Effective December 31, 1999, benefit accruals under the VFSC Plan ceased. All benefits, assets, and liabilities attributable to VFSC employees, terminated vested employees, retirees and beneficiaries under such plan were transferred to and shall be maintained under this Plan on (or about) December 31, 1999 in accordance with the further provisions of this Appendix D and the Plan.

 

2. Membership

 

  (a) An employee who was a participant in the VFSC Plan and who became employed by the Principal Employer prior to May 28, 1999, continued such participation in the VFSC Plan until December 31, 1999, and became a Member of this Plan on January 1, 2000, in accordance with the provisions of this Plan.

 

D-1


  (b) Any other employee of VFSC shall become a Member of this Plan in accordance with the provisions of Article II.

 

3. Payment of Retirement Benefits

 

  (a) In the event that a former participant or beneficiary of the VFSC Plan was receiving or was entitled to receive future benefits from the VFSC Plan as of December 31,1999, any such benefits due on or after January 1, 2000, will be paid from this Plan.

 

  (b) Subject to the provisions of Article X, a Member who was a participant of the VFSC Plan as of December 31, 1999, and entitled to a benefit thereunder, may elect, by submitting an election form to the Plan Administrator to receive a reduced benefit during his lifetime with a provision that if he dies prior to receiving 60 monthly retirement benefit payments, the balance of such 60 monthly retirement payments shall be paid to his Beneficiary either by continuing the same monthly payments or by commuting to a single lump sum, as elected by the Beneficiary. If the designated Beneficiary should die before the guaranteed total of 60 monthly payments are made, any remaining payments shall commuted to an Actuarial Equivalent lump sum and paid to the Beneficiary’s estate.
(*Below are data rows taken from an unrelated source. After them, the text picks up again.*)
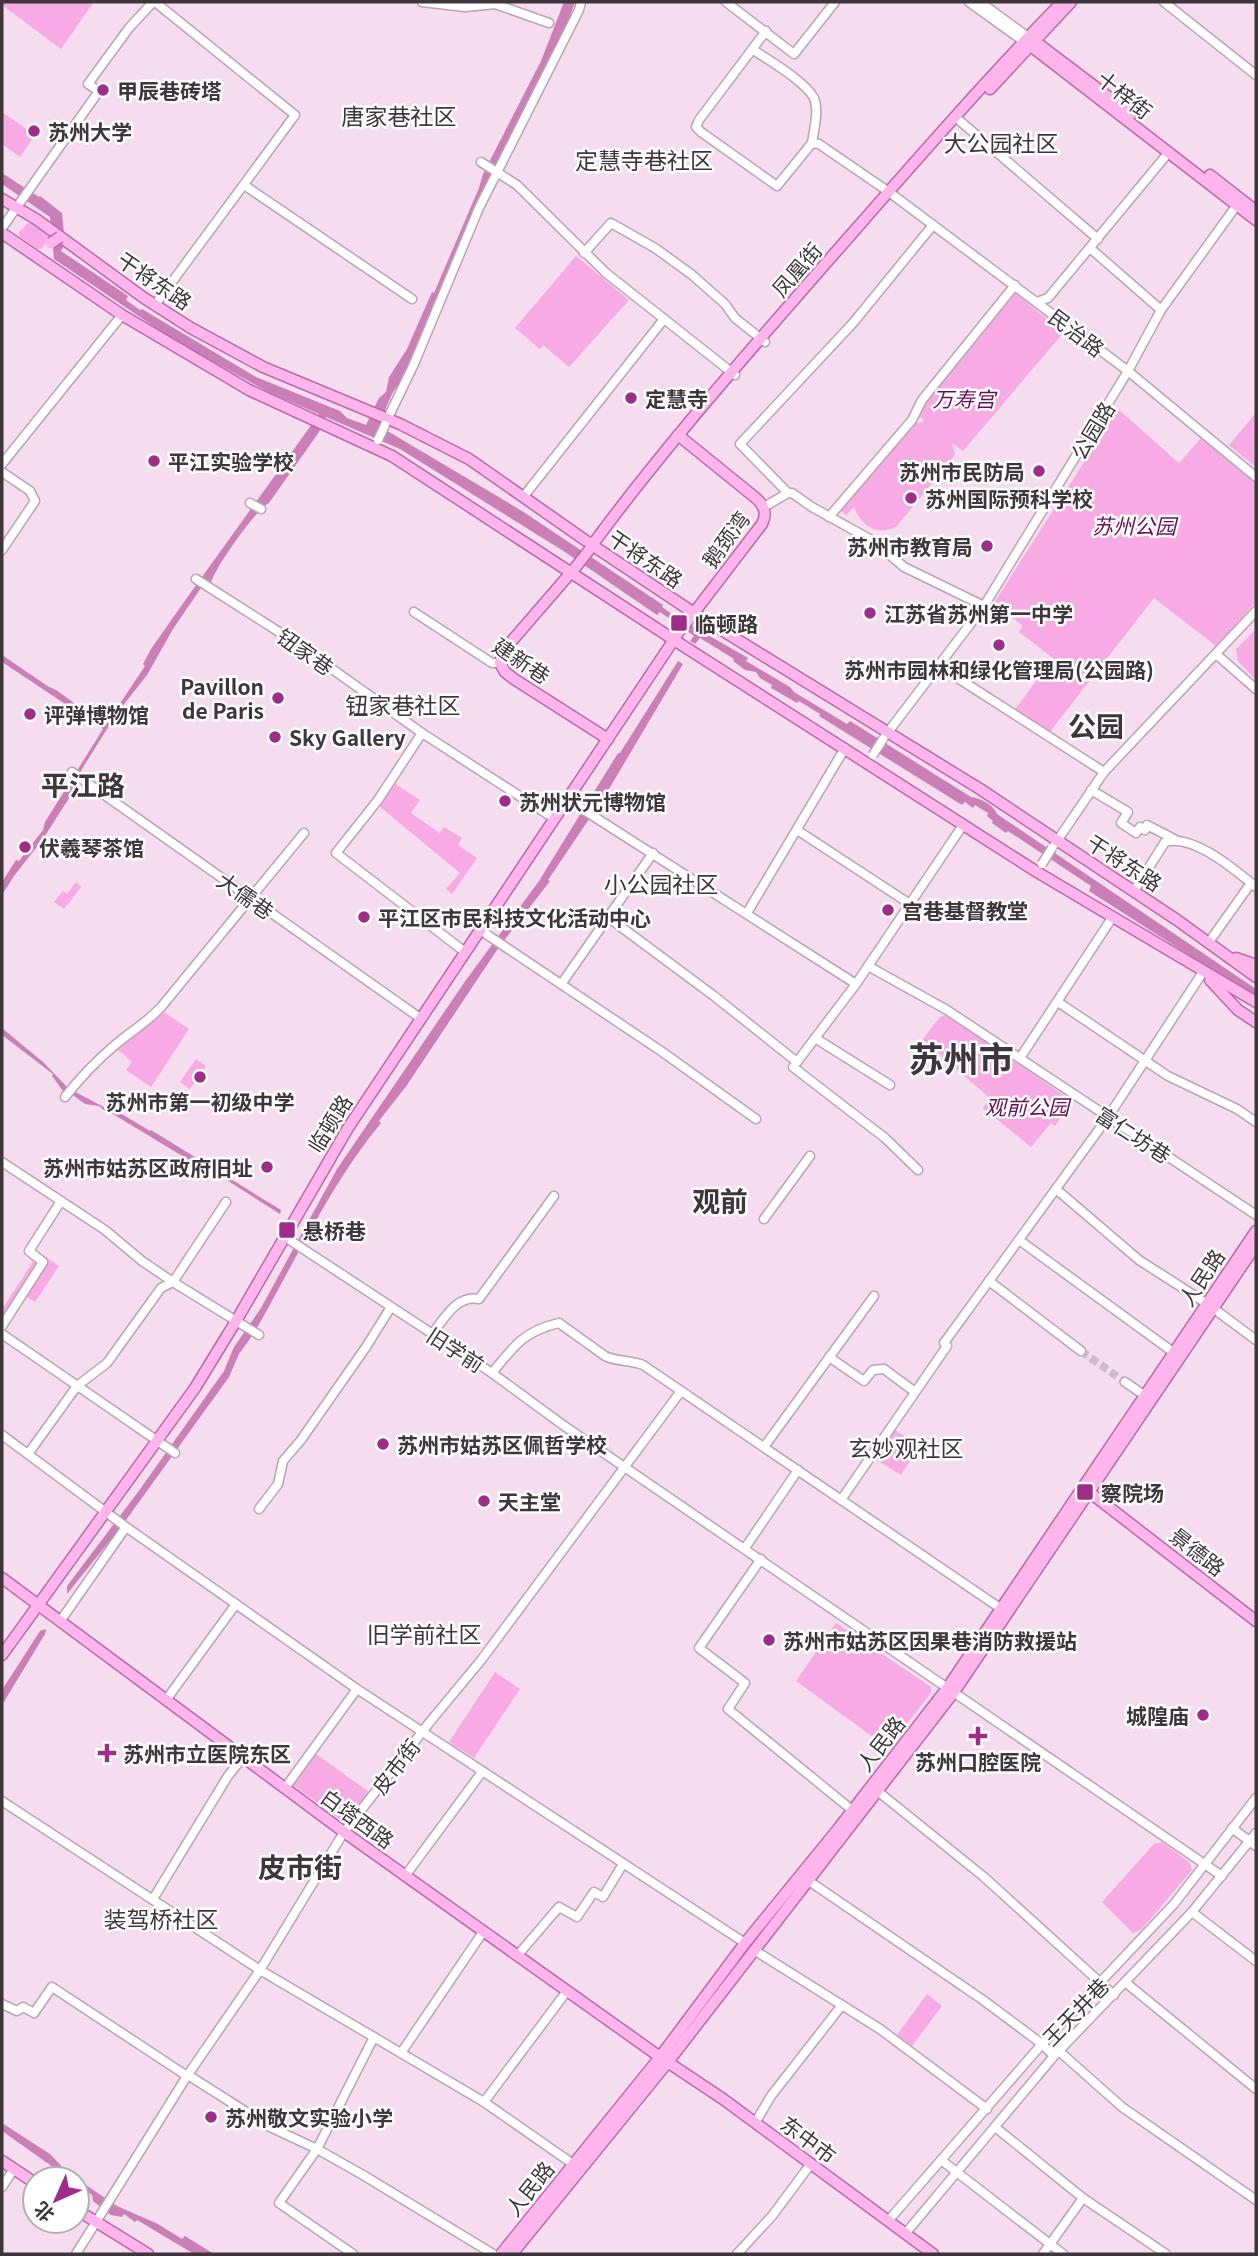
<svg xmlns="http://www.w3.org/2000/svg" width="1258" height="2256" font-family="Georgia,'Noto Sans SC',serif">
<style>
.green{fill:#f7aae3}
.water{fill:#ca7fb7}
.lines{fill:none;stroke-linecap:round;stroke-linejoin:round}
.minor-tunnel{stroke:#d1bbca;stroke-width:8;stroke-dasharray:8 4;stroke-linecap:butt}
.minor-casing{stroke:#baa3b4;stroke-width:11}
.major-casing{stroke:#b969a7;stroke-width:13}
.minor{stroke:#fff;stroke-width:8}
.major{stroke:#fdb5ec;stroke-width:10}
.minor-bridge-casing{stroke:#baa3b4;stroke-width:11;stroke-linecap:butt}
.major-bridge-casing{stroke:#b969a7;stroke-width:13;stroke-linecap:butt}
.minor-bridge{stroke:#fff;stroke-width:8}
.major-bridge{stroke:#fdb5ec;stroke-width:10}
.poi-dot{fill:#9e2d89;stroke:#fff;stroke-width:2.5}
.labels{text-anchor:middle;dominant-baseline:central;stroke-width:5;stroke-linejoin:round;paint-order:stroke}
.poi-label{font-size:21px;font-weight:bold;fill:#3f363c;stroke:#fff;text-anchor:start}
.street-label{font-size:21px;fill:#3f363c;stroke:#fff}
.park-label{font-size:21px;font-style:italic;fill:#690d59;stroke:#fff}
.neighbourhood-label{font-size:23px;fill:#3f363c;stroke:#fff}
.district-label{font-size:28px;font-weight:bold;fill:#3f363c;stroke:#fff}
.town-label{font-size:35px;font-weight:bold;fill:#3f363c;stroke:#fff}
</style>
<rect width="100%" height="100%" fill="#f5dcee"/>
<g class="green">
<path d="M2,2H90L93,3L61,49L2,5Z"/>
<path d="M2,112L35,135L20,157L2,144Z"/>
<path d="M29,222L48,236L49,239L41,249H37L19,236V232Z"/>
<path d="M576,256L629,300L569,367L543,345L540,349L515,328Z"/>
<path d="M1013,292L1064,332L963,451L952,443L955,454L953,458L896,527C876,536 861,526 854,507L846,515L840,510L910,425L925,421L913,411Z"/>
<path d="M1118,409L1179,463L1202,437L1256,482V602L1216,646L1154,598L1049,733L1014,711L1053,658L1019,632L1023,626L994,603Z"/>
<path d="M1256,413V467L1229,445Z"/>
<path d="M1256,629V680L1238,661L1236,649Z"/>
<path d="M394,783L420,800L411,813L440,833L444,827L462,838L458,845L477,858L452,894L446,889L460,873L379,806Z"/>
<path d="M76,882L81,887L64,909L54,902L63,891L67,894Z"/>
<path d="M162,1011L189,1029L151,1087L126,1070L132,1062L115,1047L150,1024Z"/>
<path d="M947,1015L1072,1101L1055,1126L1051,1123L1031,1147L983,1108L990,1098L922,1040L940,1017Z"/>
<path d="M196,1059L206,1066L190,1089L180,1082Z"/>
<path d="M33,1248L59,1266L35,1302L27,1297L3,1330L2,1309L33,1262L30,1253Z"/>
<path d="M895,1430L919,1446L901,1475L875,1459Z"/>
<path d="M836,1623L931,1687V1693L888,1748L796,1681Z"/>
<path d="M495,1672L520,1689L474,1758L449,1742Z"/>
<path d="M312,1751L369,1792L345,1823L289,1782Z"/>
<path d="M1162,1842L1190,1863L1192,1870L1142,1929L1133,1933L1102,1902L1154,1844Z"/>
<path d="M927,1994L942,2006L912,2046L897,2035Z"/>
</g>
<g class="water">
<path d="M564,2H575L558,50L446,280L399,384C389,395 385,412 379,426L522,511L663,605L662,607L673,615L748,658L746,661L790,687L794,692L847,724L850,721L971,797C980,798 993,804 997,814L1256,989V998L1089,891L1091,886L1008,831L1006,833L992,823L993,821L987,816L988,813L975,805L973,808L965,802L962,805L819,716L820,714L799,701L797,703L771,688L772,685L760,678L756,672L745,670L733,661L734,659L700,638L695,644L690,641L694,636L660,612L657,615L565,552L400,449L326,417L319,432L269,503C257,508 214,569 211,583L205,582L173,629L147,675L117,713L77,777L80,781L43,839L14,876L2,895V882L16,860L19,861L43,830L45,822L103,729L2,662V655L49,687C58,688 91,718 105,726L145,666L143,664L151,649C206,570 263,493 319,414L270,393L174,340L54,259L50,217L2,184V173L39,197L40,196L62,213L65,244L61,251L128,296L126,300L140,310L142,309L256,377L340,411L347,418L366,425L379,398L386,392L389,377L407,349L432,292L434,293L479,188L483,174L541,61Z"/>
<path d="M678,661L683,664L606,794L548,880L550,881L499,947L407,1085L379,1121L381,1123C329,1186 295,1262 254,1333L239,1354L229,1377L121,1527L67,1594V1586L138,1492L224,1371L234,1347L261,1308L337,1169L466,980L539,881L618,753H620Z"/>
<path d="M2,1028L44,1063L68,1088L113,1112L115,1110L150,1131L151,1130L281,1210L280,1214L219,1175L217,1177L108,1111L106,1112L99,1106L85,1104L73,1095L65,1094L52,1076L53,1074L2,1035Z"/>
<path d="M46,1629L45,1634L2,1705V1690L40,1631Z"/>
<path d="M2,2123L50,2154L68,2173L117,2206L158,2224L182,2239L185,2236L214,2254H194L137,2220L135,2222L124,2214L122,2217L111,2215L93,2201L92,2195L77,2184V2179H70L2,2131Z"/>
</g>
<g class="lines">
<path class="minor-tunnel" d="M1081,1351L1125,1382"/>
<g class="minor-casing">
<g id="minor">
<path d="M155,2L295,115L155,305"/>
<path d="M422,2L465,7L495,4L549,23"/>
<path d="M726,2L794,54L835,2"/>
<path d="M969,2L1023,41"/>
<path d="M980,2L1028,37"/>
<path d="M1164,2L1256,75"/>
<path d="M766,31L699,120L696,127L701,132L777,186L812,143L819,144L889,192L1128,371L1256,477"/>
<path d="M752,49C768,60 805,81 814,98C819,110 814,130 812,143"/>
<path d="M960,121L1098,239"/>
<path d="M481,162L517,185L606,273L735,375"/>
<path d="M244,185L412,299"/>
<path d="M2,228L99,91L88,84L129,28L153,2"/>
<path d="M1090,248L1161,310"/>
<path d="M584,253L611,223L655,248L691,274L725,304L735,318L765,342"/>
<path d="M1037,302L1048,298L1169,152"/>
<path d="M385,424L414,364L479,208L579,10L581,2"/>
<path d="M2,464L122,315"/>
<path d="M2,472L30,491L35,501L2,550"/>
<path d="M788,493L740,444L853,323L933,225"/>
<path d="M524,496L664,319"/>
<path d="M250,503L261,509"/>
<path d="M764,507L788,493H792L812,507L875,542L904,567L984,606"/>
<path d="M829,517L912,420L922,400L1015,285"/>
<path d="M196,579L290,639L422,733L555,819"/>
<path d="M414,612L492,663H500"/>
<path d="M1216,654L1256,689"/>
<path d="M939,666L1104,772"/>
<path d="M422,733L378,800L336,853L465,952"/>
<path d="M885,736L984,606L1128,371L1161,310L1239,202"/>
<path d="M72,772L420,1018"/>
<path d="M1091,790L1128,812L1121,823L1136,833L1140,827L1145,830L1147,825L1174,839"/>
<path d="M568,800L856,984"/>
<path d="M797,830L910,904"/>
<path d="M1055,844L1104,772L1256,611"/>
<path d="M1134,891L1165,842C1193,833 1236,871 1256,887"/>
<path d="M747,913L845,748"/>
<path d="M609,918L714,996L797,1062L856,984L963,825"/>
<path d="M480,930L661,1051L756,1119"/>
<path d="M1209,942L1251,883"/>
<path d="M868,966L947,1010L1256,1215"/>
<path d="M562,983L653,853"/>
<path d="M1058,1002L1168,1076L1237,1109L1256,1122"/>
<path d="M815,1038L890,1085"/>
<path d="M1020,1058L1112,918"/>
<path d="M793,1067L885,1138L918,1170"/>
<path d="M65,1097C80,1078 96,1061 115,1045C131,1031 148,1022 162,1006L304,833"/>
<path d="M2,1162L105,1230L142,1261L173,1282L259,1335"/>
<path d="M1056,1189L1139,1260L1206,1303"/>
<path d="M764,1219L810,1156"/>
<path d="M285,1237L492,1373L563,1425L1222,1876"/>
<path d="M1019,1240L1173,1352"/>
<path d="M989,1281L1081,1351"/>
<path d="M1213,1308L1256,1340"/>
<path d="M2,1326L43,1262L29,1251L61,1201"/>
<path d="M2,1334L175,1453"/>
<path d="M432,1334C445,1318 456,1295 479,1299L554,1196"/>
<path d="M944,1343L1108,1117L1203,972"/>
<path d="M829,1357L864,1381L873,1370L884,1369L915,1392"/>
<path d="M492,1373C514,1346 524,1331 559,1323L605,1356C617,1362 631,1360 643,1365L1000,1608"/>
<path d="M1125,1382L1144,1395"/>
<path d="M2,1435L126,1527L357,1689L745,1943"/>
<path d="M764,1447L874,1296"/>
<path d="M28,1454L77,1386L107,1363L161,1288L173,1282L226,1202"/>
<path d="M841,1500L947,1346"/>
<path d="M259,1509L278,1484L283,1461L301,1440L366,1347L391,1307"/>
<path d="M745,1548L798,1470"/>
<path d="M761,1559L699,1648L745,1683L728,1709L852,1810"/>
<path d="M61,1620L126,1527"/>
<path d="M166,1700L236,1604"/>
<path d="M285,1788L357,1689"/>
<path d="M875,1789L984,1877L1114,1995"/>
<path d="M2,1801L260,1970L484,2102L573,2164"/>
<path d="M1232,1828L1256,1846"/>
<path d="M405,1876L482,1772"/>
<path d="M809,1881L983,2000L1042,2044L1054,2056"/>
<path d="M153,1899L228,1776L243,1757"/>
<path d="M1192,1912L1256,1961"/>
<path d="M754,1950L880,2029L987,2109"/>
<path d="M517,1956L559,1907L577,1917L594,1892L603,1897L623,1864"/>
<path d="M1125,1982L1256,2089"/>
<path d="M2,2004L17,2011L23,2007L34,2013L52,1987L187,2076"/>
<path d="M1059,2051L1122,2107L1256,2200"/>
<path d="M401,2053L483,1932"/>
<path d="M188,2075L270,2127L317,2149L363,2175L493,2254"/>
<path d="M484,2102L567,1991"/>
<path d="M755,2123L771,2096L842,2005"/>
<path d="M995,2127L1083,2198L1166,2254"/>
<path d="M941,2160L1063,2254"/>
<path d="M2,2187L14,2169"/>
<path d="M888,2221L1042,2044L1174,1904L1256,1798"/>
<path d="M905,2234L1054,2056L1192,1912L1256,1833"/>
<path d="M76,2254L187,2076L260,1970L344,1832L429,1723L482,1659L681,1391"/>
<path d="M353,2254L279,2203L317,2149L374,2037"/>
<path d="M737,2254L772,2216L810,2165"/>
<path d="M1043,2254L1083,2198"/>
</g>
</g>
<g class="major-casing">
<g id="major">
<path d="M1032,39L1131,114"/>
<path d="M1027,43L1256,220"/>
<path d="M990,89L1071,2"/>
<path d="M1210,175L1256,211"/>
<path d="M2,199L36,219L144,298L191,328L263,367L400,424L469,459L592,545L694,613L980,789L1177,920L1256,977"/>
<path d="M2,233L122,315L249,390L392,456L685,647L1037,872L1256,1002"/>
<path d="M678,435L757,499C765,507 767,514 762,524L690,618"/>
<path d="M590,548C661,451 741,361 820,270C899,180 979,87 1062,2"/>
<path d="M574,569L504,650L500,663L505,672L514,679L608,739"/>
<path d="M1236,958L1256,965"/>
<path d="M1210,980L1238,1010L1256,1022"/>
<path d="M1088,1491L1256,1621"/>
<path d="M2,1578L344,1832L660,2057L723,2099L933,2254"/>
<path d="M2,1655L195,1388L236,1321L348,1128L677,635"/>
<path d="M2,2161L35,2183"/>
<path d="M77,2210L148,2254"/>
<path d="M501,2254L660,2057L745,1943L838,1829L948,1687L1256,1231"/>
<path d="M512,2254L668,2062L954,1692L1256,1245"/>
</g>
</g>
<use href="#minor" class="minor"/>
<use href="#major" class="major"/>
<g class="minor-bridge-casing">
<g id="minor-bridge">
<path d="M378,440L385,425"/>
<path d="M873,755L883,739"/>
<path d="M1042,864L1052,848"/>
</g>
</g>
<g class="major-bridge-casing">
<g id="major-bridge">
<path d="M51,243L60,237"/>
<path d="M575,568L590,549"/>
<path d="M677,634L690,618"/>
</g>
</g>
<use href="#minor-bridge" class="minor-bridge"/>
<use href="#major-bridge" class="major-bridge"/>
</g>
<g class="poi-dot">
<circle cx="103" cy="90" r="7"/>
<circle cx="34" cy="131" r="7"/>
<circle cx="631" cy="398" r="7"/>
<circle cx="154" cy="461" r="7"/>
<circle cx="1039" cy="471" r="7"/>
<circle cx="911" cy="498" r="7"/>
<circle cx="987" cy="546" r="7"/>
<circle cx="870" cy="613" r="7"/>
<rect x="670" y="614" width="18" height="18" rx="3.5"/>
<circle cx="999" cy="645" r="7"/>
<circle cx="278" cy="698" r="7"/>
<circle cx="30" cy="714" r="7"/>
<circle cx="275" cy="737" r="7"/>
<circle cx="505" cy="801" r="7"/>
<circle cx="25" cy="847" r="7"/>
<circle cx="888" cy="910" r="7"/>
<circle cx="364" cy="917" r="7"/>
<circle cx="200" cy="1077" r="7"/>
<circle cx="267" cy="1167" r="7"/>
<rect x="278" y="1221" width="18" height="18" rx="3.5"/>
<circle cx="383" cy="1444" r="7"/>
<rect x="1076" y="1483" width="18" height="18" rx="3.5"/>
<circle cx="484" cy="1501" r="7"/>
<circle cx="769" cy="1640" r="7"/>
<circle cx="1203" cy="1715" r="7"/>
<path d="M974.5 1725.5h7v7h7v7h-7v7h-7v-7h-7v-7h7z"/>
<path d="M103.5 1742.5h7v7h7v7h-7v7h-7v-7h-7v-7h7z"/>
<circle cx="211" cy="2117" r="7"/>
</g>
<g class="labels">
<g class="poi-label">
<text x="117" y="90">甲辰巷砖塔</text>
<text x="48" y="131">苏州大学</text>
<text x="645" y="398">定慧寺</text>
<text x="168" y="461">平江实验学校</text>
<text x="1025" y="471" text-anchor="end">苏州市民防局</text>
<text x="925" y="498">苏州国际预科学校</text>
<text x="973" y="546" text-anchor="end">苏州市教育局</text>
<text x="884" y="613">江苏省苏州第一中学</text>
<text x="695" y="623">临顿路</text>
<text x="999" y="669" text-anchor="middle">苏州市园林和绿化管理局(公园路)</text>
<text x="264" y="686" text-anchor="end">Pavillon<tspan x="264" dy="24">de Paris</tspan></text>
<text x="44" y="714">评弹博物馆</text>
<text x="289" y="737">Sky Gallery</text>
<text x="519" y="801">苏州状元博物馆</text>
<text x="39" y="847">伏羲琴茶馆</text>
<text x="902" y="910">宫巷基督教堂</text>
<text x="378" y="917">平江区市民科技文化活动中心</text>
<text x="200" y="1101" text-anchor="middle">苏州市第一初级中学</text>
<text x="253" y="1167" text-anchor="end">苏州市姑苏区政府旧址</text>
<text x="303" y="1230">悬桥巷</text>
<text x="397" y="1444">苏州市姑苏区佩哲学校</text>
<text x="1101" y="1492">察院场</text>
<text x="498" y="1501">天主堂</text>
<text x="783" y="1640">苏州市姑苏区因果巷消防救援站</text>
<text x="1189" y="1715" text-anchor="end">城隍庙</text>
<text x="123" y="1753">苏州市立医院东区</text>
<text x="978" y="1761" text-anchor="middle">苏州口腔医院</text>
<text x="225" y="2117">苏州敬文实验小学</text>
</g>
<g class="street-label">
<text transform="translate(1125 94) rotate(38)">十梓街</text>
<text transform="translate(796 269) rotate(-49)">凤凰街</text>
<text transform="translate(155 280) rotate(34)">干将东路</text>
<text transform="translate(1077 332) rotate(37)">民治路</text>
<text transform="translate(1092 430) rotate(-59)">公园路</text>
<text transform="translate(725 539) rotate(-54)">鹅颈湾</text>
<text transform="translate(646 558) rotate(34)">干将东路</text>
<text transform="translate(306 651) rotate(35)">钮家巷</text>
<text transform="translate(522 660) rotate(34)">建新巷</text>
<text transform="translate(1125 862) rotate(33)">干将东路</text>
<text transform="translate(246 895) rotate(35)">大儒巷</text>
<text transform="translate(329 1123) rotate(-58)">临顿路</text>
<text transform="translate(1134 1134) rotate(33)">富仁坊巷</text>
<text transform="translate(1201 1277) rotate(-56)">人民路</text>
<text transform="translate(456 1349) rotate(33)">旧学前</text>
<text transform="translate(1198 1551) rotate(38)">景德路</text>
<text transform="translate(880 1743) rotate(-52)">人民路</text>
<text transform="translate(395 1766) rotate(-52)">皮市街</text>
<text transform="translate(358 1818) rotate(36)">白塔西路</text>
<text transform="translate(1075 2011) rotate(-46)">王天井巷</text>
<text transform="translate(809 2139) rotate(37)">东中市</text>
<text transform="translate(529 2188) rotate(-51)">人民路</text>
</g>
<g class="park-label">
<text x="964" y="398">万寿宫</text>
<text x="1134" y="525">苏州公园</text>
<text x="1027" y="1106">观前公园</text>
</g>
<g class="neighbourhood-label">
<text x="399" y="115">唐家巷社区</text>
<text x="1001" y="142">大公园社区</text>
<text x="644" y="159">定慧寺巷社区</text>
<text x="403" y="704">钮家巷社区</text>
<text x="661" y="883">小公园社区</text>
<text x="906" y="1447">玄妙观社区</text>
<text x="424" y="1633">旧学前社区</text>
<text x="161" y="1918">装驾桥社区</text>
</g>
<g class="district-label">
<text x="1096" y="725">公园</text>
<text x="83" y="784">平江路</text>
<text x="720" y="1200">观前</text>
<text x="300" y="1866">皮市街</text>
</g>
<g class="town-label">
<text x="961" y="1056">苏州市</text>
</g>
</g>
<rect width="1258" height="2256" fill="none" stroke="#3f363c" stroke-width="7"/>
<g transform="translate(56 2200) rotate(225)"><circle r="33" fill="#ffffff" stroke="#b2afb1" stroke-width="2"/>
<path d="M0-5L12 26L0 18L-12 26Z" fill="#9e2d89"/>
<text y="-10" font-size="19" font-weight="bold" text-anchor="middle" fill="#3f363c">北</text>
</g>
</svg>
This form of payment shall only be available with respect to the portion of a Member’s benefit that accrued under the VFSC Plan as of December 31, 1999.

 

  (c)

Subject to the provisions of Article X, a Member who was a participant of the VFSC Plan as of December 31, 1999, may elect, by submitting an election form to the Plan Administrator to receive a reduced benefit payable during his life with the provision that after his death, 66-2/3% of such reduced

 

D-2


 

retirement income will be payable to his Beneficiary during the remaining life of such Beneficiary.

This form of payment shall be available with respect to a Member’s entire benefit as determined on his Annuity Starting Date.

 

4. Miscellaneous

 

  (a) To the extent required by Code Section 411(d)(6) and regulations thereunder, the benefits, rights, and features attributable to benefits transferred from the VFSC Plan to this Plan shall be preserved hereunder in accordance with the provisions of this Appendix and the provisions of this Plan.

 

  (b) Unless specifically indicated otherwise, the terms of this Plan shall apply to all employees, terminated vested employees, retirees, and beneficiaries with respect to whom benefits were transferred from the VFSC Plan to this Plan on or about December 31,1999.